*EXERCISE OBJECTIVE:*
Every line containing the word "thumb" is to be copied from the data below.

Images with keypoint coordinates
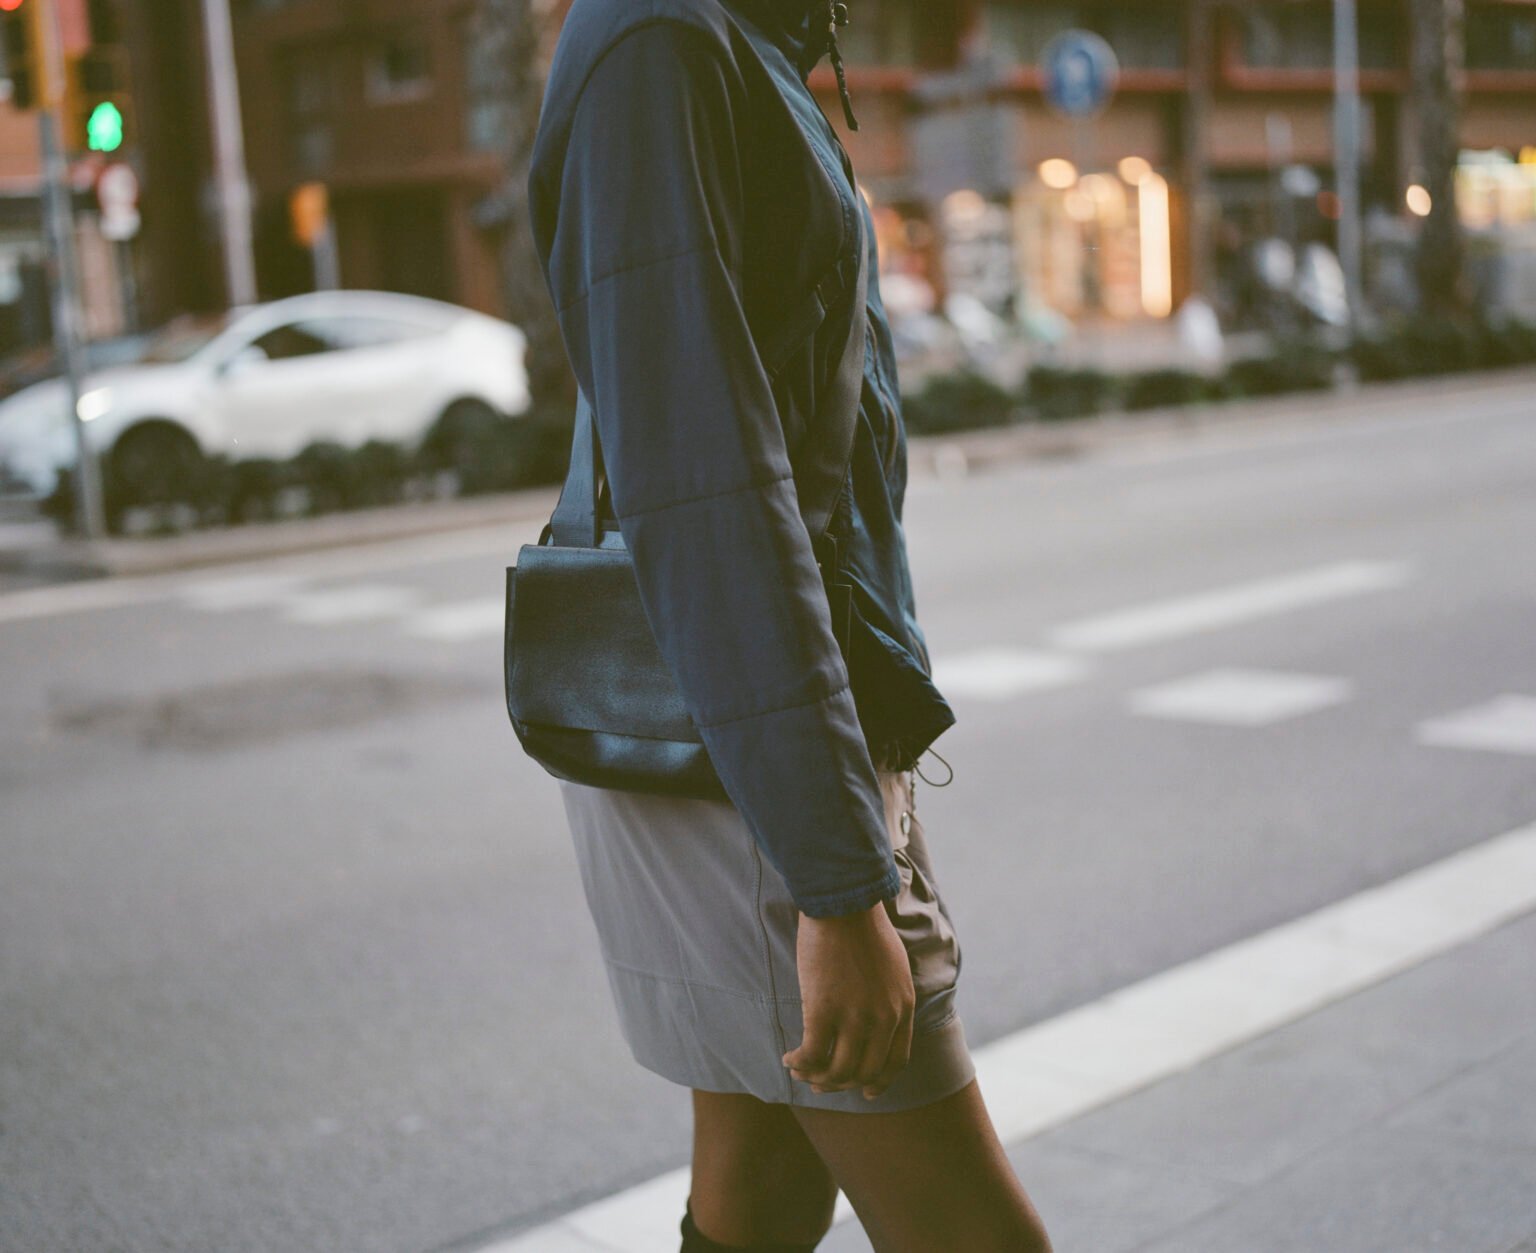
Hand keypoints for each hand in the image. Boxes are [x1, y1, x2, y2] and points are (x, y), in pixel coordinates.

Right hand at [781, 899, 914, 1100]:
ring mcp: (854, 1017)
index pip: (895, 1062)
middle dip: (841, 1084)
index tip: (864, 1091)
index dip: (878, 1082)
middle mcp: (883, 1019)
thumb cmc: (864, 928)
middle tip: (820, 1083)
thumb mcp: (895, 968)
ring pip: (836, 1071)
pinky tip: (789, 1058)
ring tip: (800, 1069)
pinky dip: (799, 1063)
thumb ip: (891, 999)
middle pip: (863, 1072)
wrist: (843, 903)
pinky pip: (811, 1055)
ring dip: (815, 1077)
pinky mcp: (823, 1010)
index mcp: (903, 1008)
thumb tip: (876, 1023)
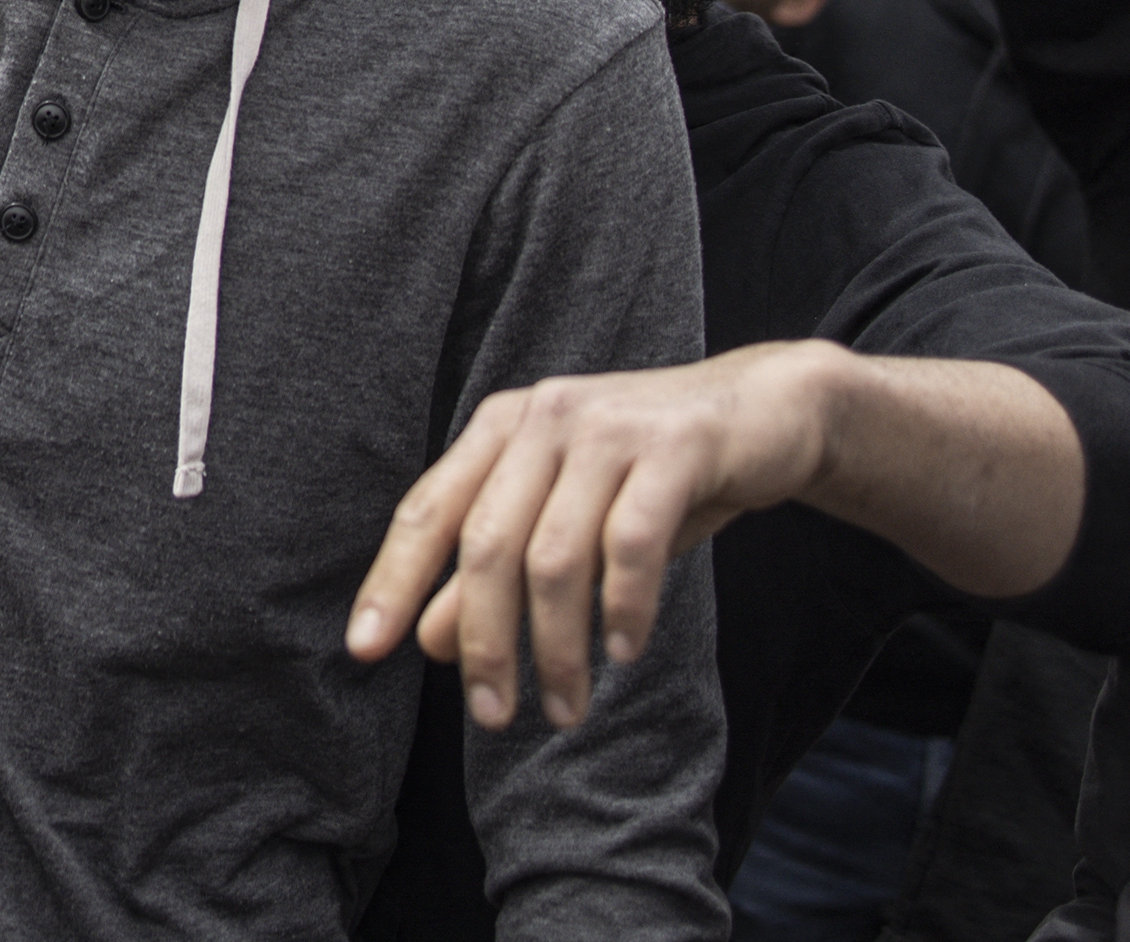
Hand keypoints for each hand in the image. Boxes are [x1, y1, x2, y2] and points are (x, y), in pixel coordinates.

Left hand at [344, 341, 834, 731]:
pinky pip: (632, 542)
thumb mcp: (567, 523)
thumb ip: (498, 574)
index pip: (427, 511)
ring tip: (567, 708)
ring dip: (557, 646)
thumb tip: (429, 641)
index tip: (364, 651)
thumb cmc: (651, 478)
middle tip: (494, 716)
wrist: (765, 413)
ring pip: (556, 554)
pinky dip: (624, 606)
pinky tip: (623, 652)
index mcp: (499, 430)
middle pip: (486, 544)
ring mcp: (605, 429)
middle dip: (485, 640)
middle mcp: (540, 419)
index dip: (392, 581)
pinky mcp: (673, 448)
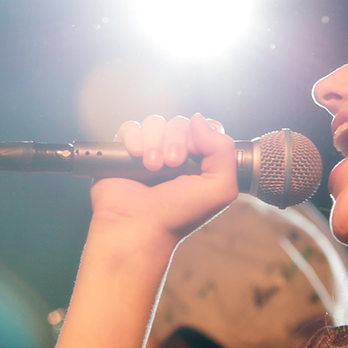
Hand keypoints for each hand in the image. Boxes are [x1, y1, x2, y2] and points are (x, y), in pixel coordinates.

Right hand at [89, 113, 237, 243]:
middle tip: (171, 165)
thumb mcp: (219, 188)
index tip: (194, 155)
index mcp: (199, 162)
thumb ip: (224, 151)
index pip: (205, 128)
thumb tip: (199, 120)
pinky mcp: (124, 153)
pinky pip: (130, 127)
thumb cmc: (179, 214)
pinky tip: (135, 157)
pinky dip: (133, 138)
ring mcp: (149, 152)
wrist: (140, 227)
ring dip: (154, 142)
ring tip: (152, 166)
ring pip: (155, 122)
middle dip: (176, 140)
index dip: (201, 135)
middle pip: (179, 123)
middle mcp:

*PROBLEM SOLUTION:*
thumb cmc: (864, 928)
thumb mcp: (895, 968)
thumb ip: (891, 999)
thumb tip: (876, 1023)
thumb mcp: (567, 523)
thumb ip: (498, 574)
thumb tip: (429, 641)
thumb cmc: (651, 478)
thumb mcp: (219, 188)
thumb ip: (224, 151)
thumb tip: (199, 120)
thumb cmc: (179, 214)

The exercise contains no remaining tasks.